BEGIN Raw data

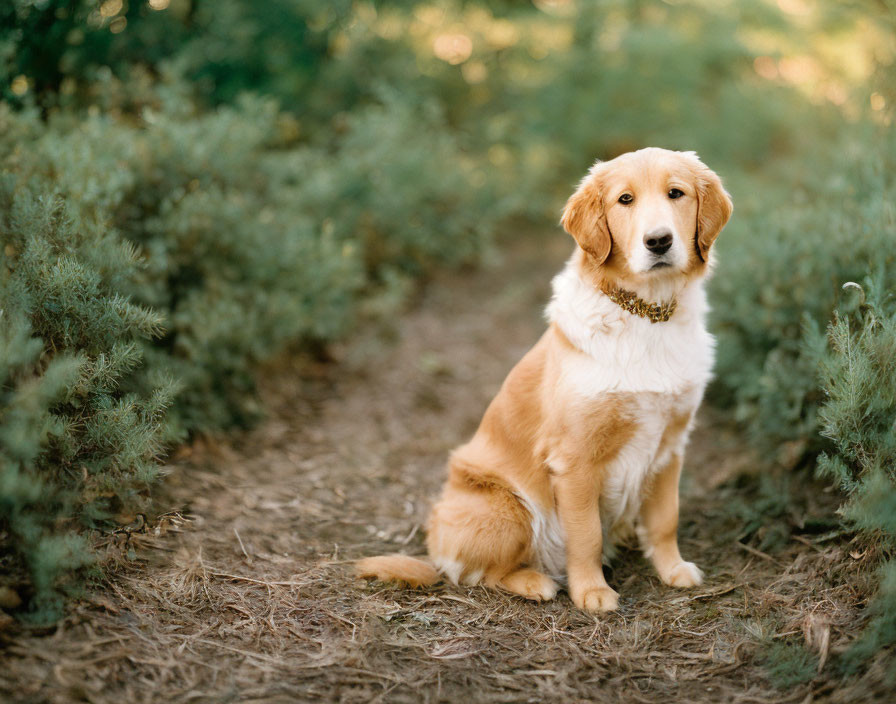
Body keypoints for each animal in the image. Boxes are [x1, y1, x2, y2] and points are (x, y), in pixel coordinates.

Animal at [360, 147, 732, 612]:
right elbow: (586, 536)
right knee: (479, 573)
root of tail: (433, 551)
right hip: (507, 508)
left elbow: (666, 519)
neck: (647, 313)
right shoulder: (575, 461)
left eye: (676, 193)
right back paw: (535, 582)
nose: (659, 241)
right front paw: (592, 592)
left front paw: (672, 569)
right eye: (624, 200)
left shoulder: (670, 445)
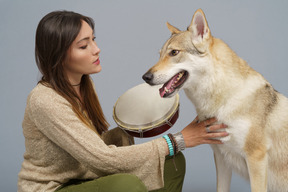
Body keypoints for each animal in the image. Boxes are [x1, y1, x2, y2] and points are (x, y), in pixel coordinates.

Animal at [142, 8, 288, 192]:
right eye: (160, 55)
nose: (145, 77)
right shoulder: (221, 157)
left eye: (174, 52)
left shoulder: (256, 158)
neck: (223, 100)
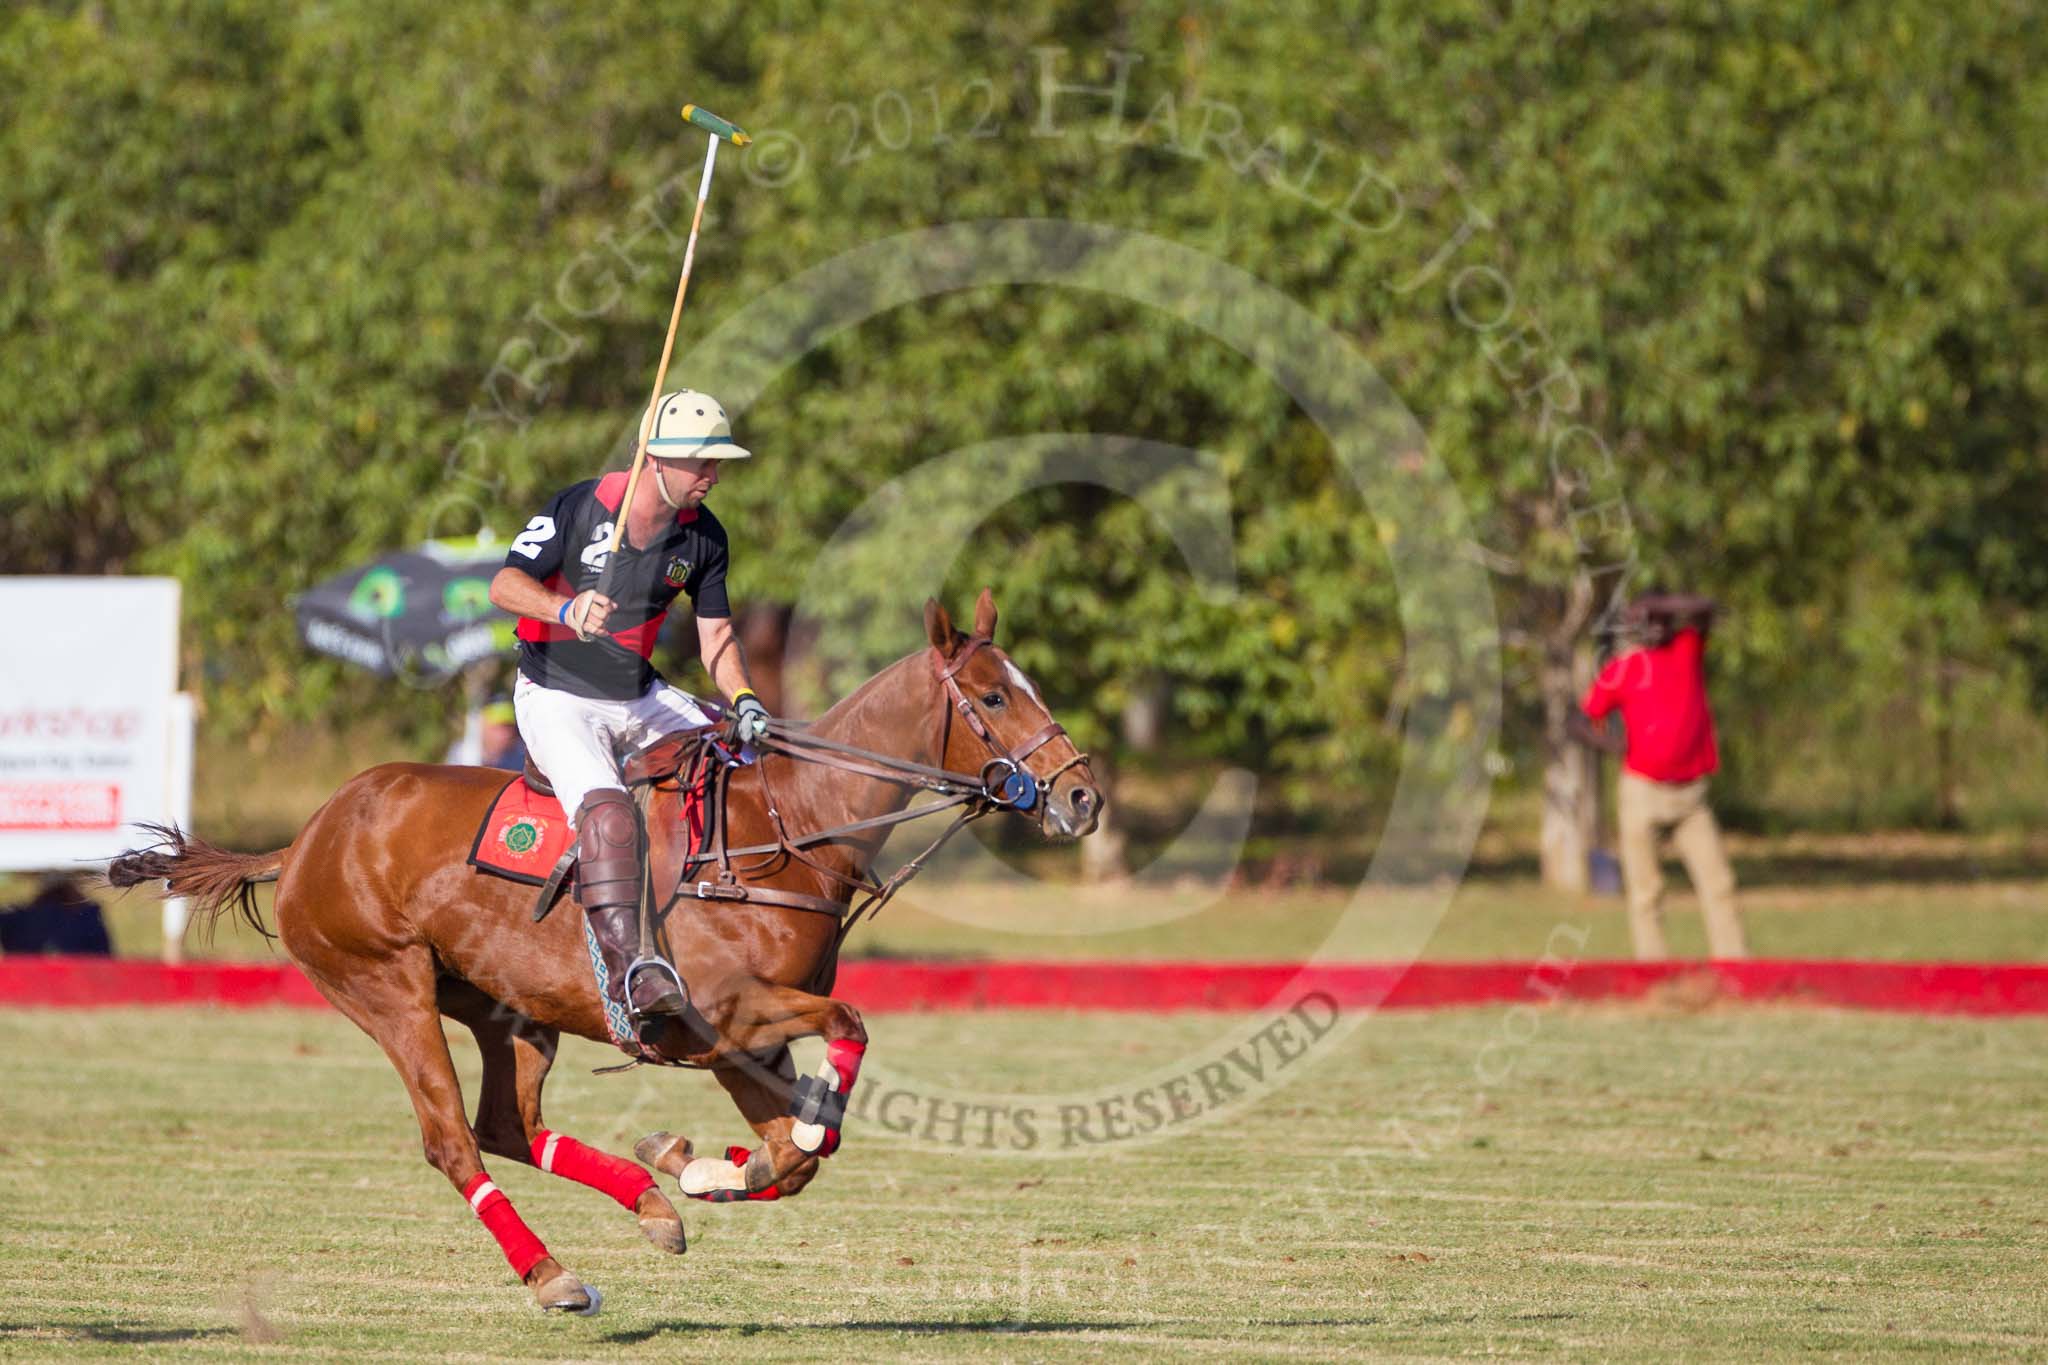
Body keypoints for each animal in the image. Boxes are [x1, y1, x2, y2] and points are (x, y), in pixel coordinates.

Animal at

END Raw data

*Exercise objective*. Among the lines of the material, find those holding the word "right" and return them.

*Result below*.
right elbow: (586, 536)
right knee: (479, 573)
right hip: (507, 508)
right shoulder: (575, 461)
right back paw: (535, 582)
right front paw: (592, 592)
right eye: (624, 200)
right eye: (160, 55)
right shoulder: (221, 157)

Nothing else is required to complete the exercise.